What you have to do:
Copy the following lines word for word, without the pictures.

========

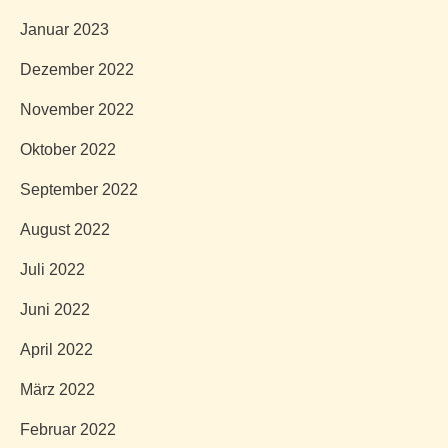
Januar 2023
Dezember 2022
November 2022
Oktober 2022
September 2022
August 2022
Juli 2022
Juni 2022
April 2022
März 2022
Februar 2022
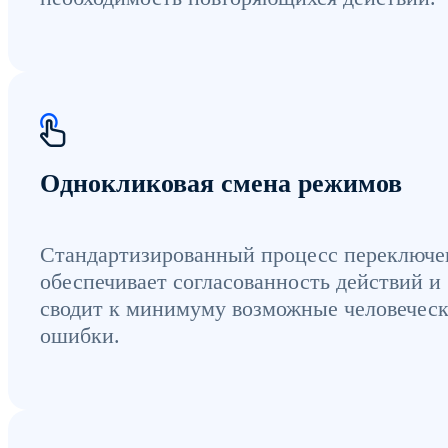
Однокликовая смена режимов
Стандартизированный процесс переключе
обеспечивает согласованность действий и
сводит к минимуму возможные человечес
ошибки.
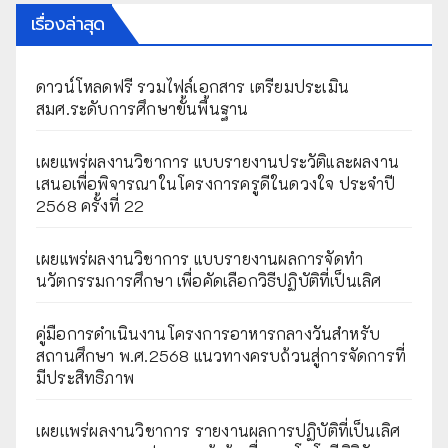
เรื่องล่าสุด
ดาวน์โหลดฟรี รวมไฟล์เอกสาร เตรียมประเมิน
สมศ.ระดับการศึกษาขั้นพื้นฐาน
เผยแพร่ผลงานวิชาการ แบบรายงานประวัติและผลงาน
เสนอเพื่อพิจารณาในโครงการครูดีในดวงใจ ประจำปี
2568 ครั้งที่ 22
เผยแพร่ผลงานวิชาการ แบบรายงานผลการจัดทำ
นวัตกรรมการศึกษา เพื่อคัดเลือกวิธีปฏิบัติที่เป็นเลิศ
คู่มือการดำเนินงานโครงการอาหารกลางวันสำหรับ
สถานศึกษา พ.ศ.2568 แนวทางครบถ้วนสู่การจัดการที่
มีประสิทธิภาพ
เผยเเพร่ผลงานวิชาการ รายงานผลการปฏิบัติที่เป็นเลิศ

========

Reply to the task:
Januar 2023
Dezember 2022
November 2022
Oktober 2022
September 2022
August 2022
Juli 2022
Juni 2022
April 2022
März 2022
Februar 2022
Однокликовая смена режимов
Стандартизированный процесс переключе
обеспечивает согласованность действий и
сводит к минимуму возможные человечес
ошибки.
เรื่องล่าสุด
ดาวน์โหลดฟรี รวมไฟล์เอกสาร เตรียมประเมิน
สมศ.ระดับการศึกษาขั้นพื้นฐาน
เผยแพร่ผลงานวิชาการ แบบรายงานประวัติและผลงาน
เสนอเพื่อพิจารณาในโครงการครูดีในดวงใจ ประจำปี
2568 ครั้งที่ 22
เผยแพร่ผลงานวิชาการ แบบรายงานผลการจัดทำ
นวัตกรรมการศึกษา เพื่อคัดเลือกวิธีปฏิบัติที่เป็นเลิศ
คู่มือการดำเนินงานโครงการอาหารกลางวันสำหรับ
สถานศึกษา พ.ศ.2568 แนวทางครบถ้วนสู่การจัดการที่
มีประสิทธิภาพ
เผยเเพร่ผลงานวิชาการ รายงานผลการปฏิบัติที่เป็นเลิศ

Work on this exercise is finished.